After the camel ride, I chose to wander around the grounds to soak it all in. During that time, I was accosted by no less than 10 touts offering me another camel ride/stone/figurine/shawl/water/etc. Perhaps it was because of my light skin and the fact that I wasn’t with a tour group, but most of the interactions went like this:
Egyptian: *runs up to me and grabs my hand and starts shaking it* “Hello, where are you from?”
Me: Chicago, in America.
Egyptian: Ah, yes very nice place. My aunt/uncle/brother/cousin/insert random relative lives there. Welcome to Alaska!
Me: *awkward chuckle*
Egyptian: Please accept this small token as a gift from me. *stuffs something in my hand.*
Me: “This is nice, but I’m a student, I don’t have money to spend on extra things like that.” (My attempt at trying to get them to leave me alone).
Egyptian: “Ah, no problem! This is a gift, I don’t want any money, I insist.”
Me: “Ok”. I then begin to walk away.
Egyptian: “Where are you going?! You need to give me money or give me a gift back from your country!”
I then toss the item back at them and walk in the opposite direction.
I did my best to try to avoid them in advance, but their aggressive ways constantly found them in my face. They have a bit of a souring effect on the pyramids themselves, which is a little sad, but I did not allow them to put a damper to my day.

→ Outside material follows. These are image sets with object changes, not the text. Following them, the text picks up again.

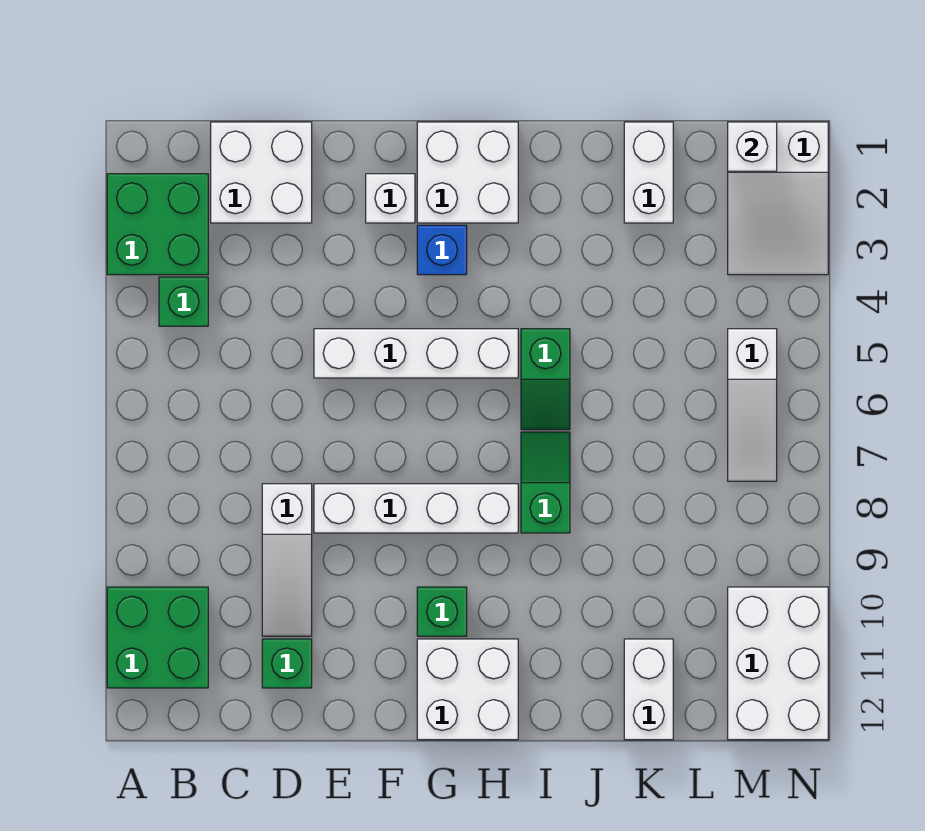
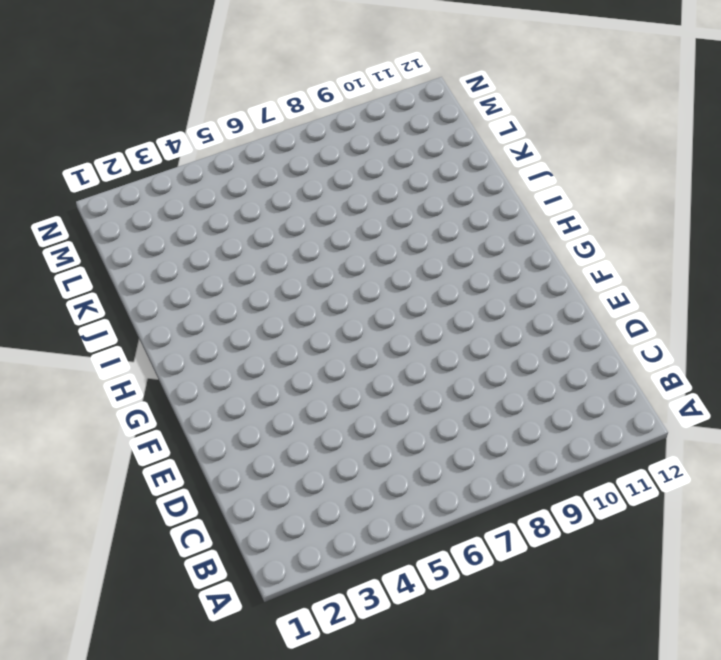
none -> green brick A2:B3 level 1
none -> green brick A10:B11 level 1
none -> green brick B4 level 1

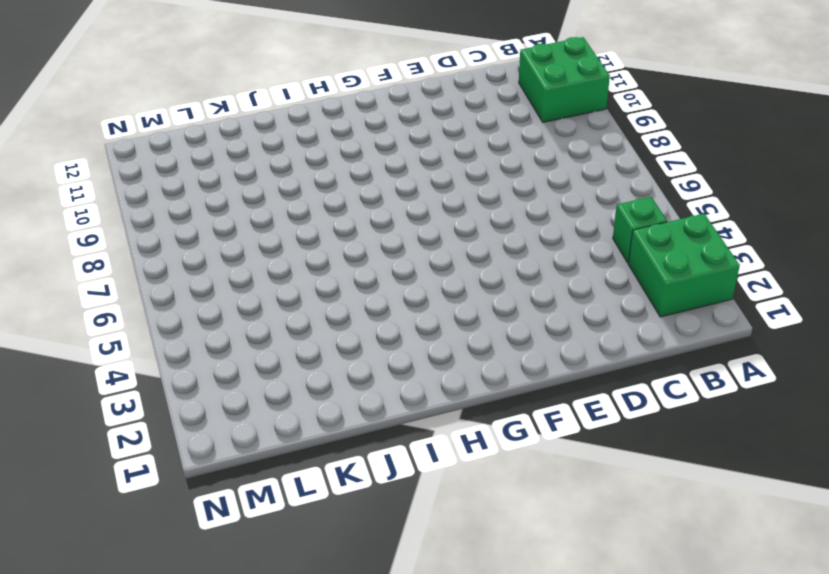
none -> white brick C1:D2 level 1
none -> white slope D8:D10 level 1 top 8
none -> green brick D11 level 1

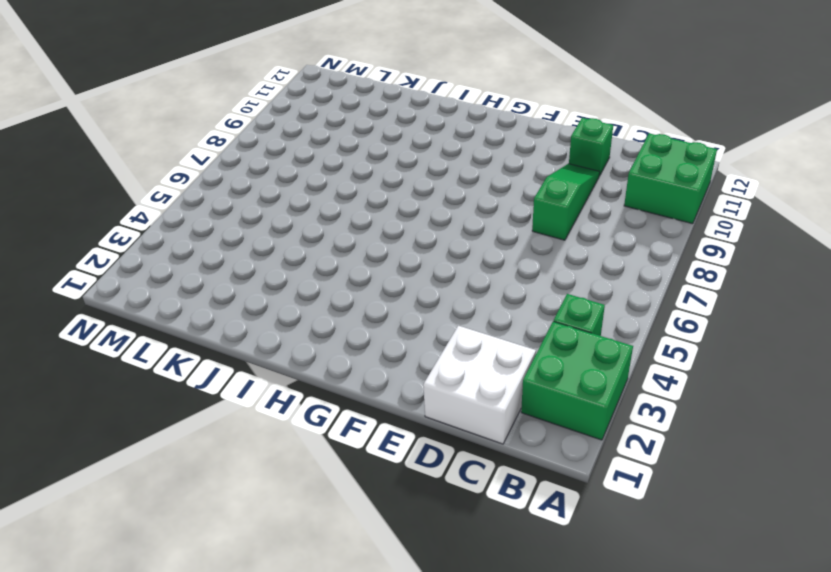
green slope D8:D10 level 1 top 8 -> white slope D8:D10 level 1 top 8
none -> white brick E5:H5 level 1
none -> white brick E8:H8 level 1
none -> white brick F2 level 1

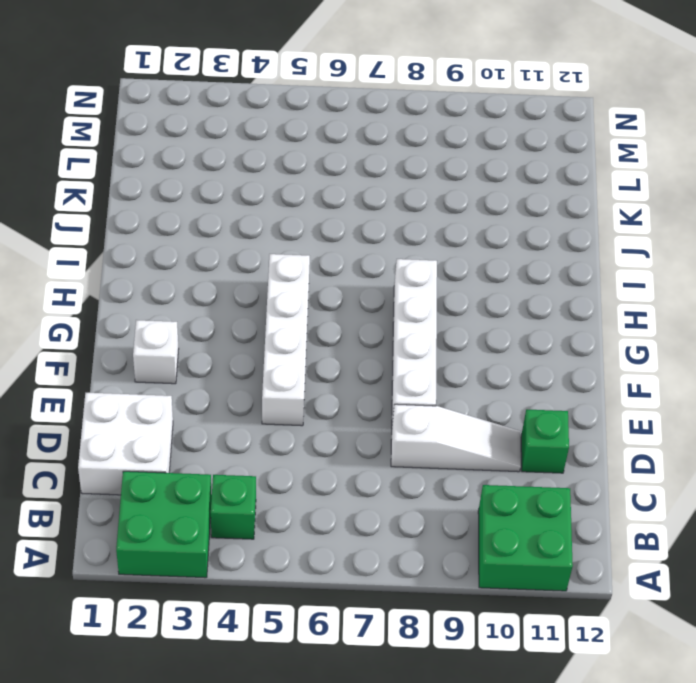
none -> white brick G1:H2 level 1
none -> blue brick G3 level 1
none -> green brick G10 level 1

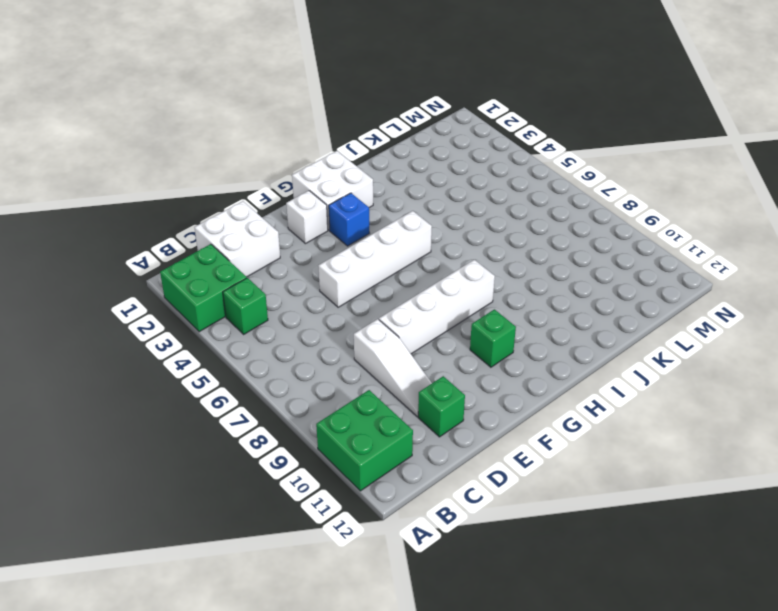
none -> white brick G11:H12 level 1
none -> green slope I5:I6 level 1 top 5
none -> green slope I7:I8 level 1 top 8

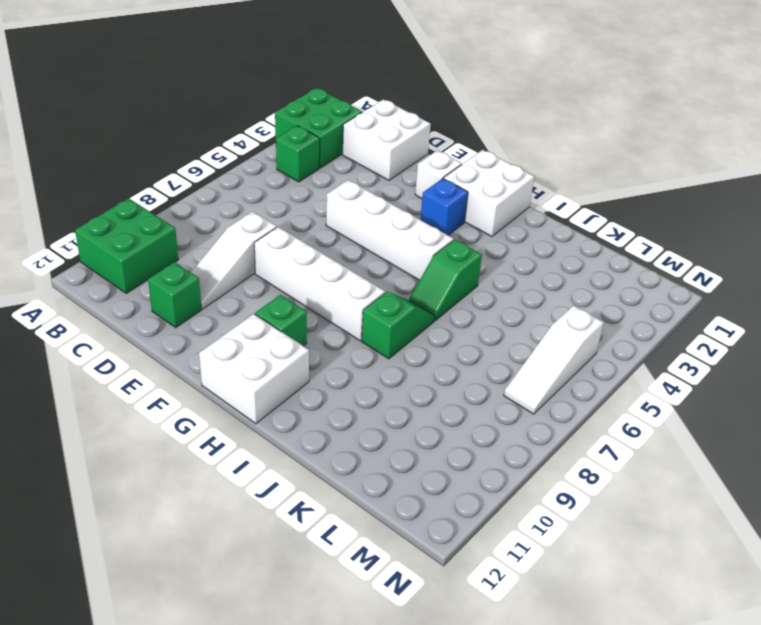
none -> white brick K1:K2 level 1
none -> white brick K11:K12 level 1
none -> white slope M1:N3 level 1 top 1

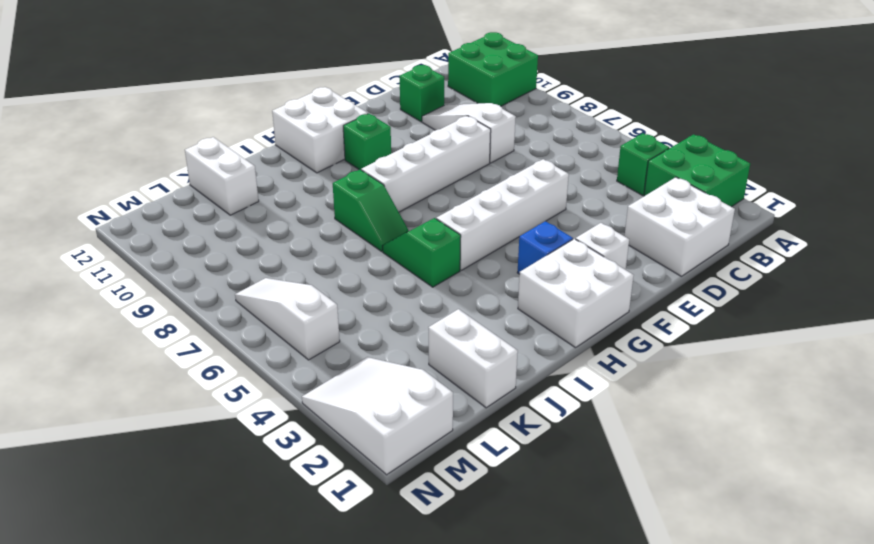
none -> white brick M10:N12 level 1
none -> white brick M1 level 2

To close out the day, myself and my hostel mate, Matt (New Zealand), met up with Omar and went to go walk around the Nile at night. Omar couldn’t stay with us long, but told us the Egyptian (non-tourist) price for a felluca (boat) ride on the Nile. My personal mantra has always been: When in doubt, just follow or do what the locals do. As doing that gives you the opportunity to better understand their way of life/culture. With that knowledge in hand, we were able to avoid the touristy touts and found ourselves the only foreign passengers on a felluca for only 5 EGP! (a little less than $1). The boat was decked out in flashing lights and loud music played as we sailed along the Nile, with many of the younger passengers choosing to get up and dance. Matt and I snapped a few pictures during the boat ride, as it was a sight to see, only for at the end of the cruise, for Matt to be yelled at by another passenger for “disrupting the family atmosphere”. While it ended up being alright with other passengers getting up to calm the man down, I will chalk it up to another cultural misunderstanding.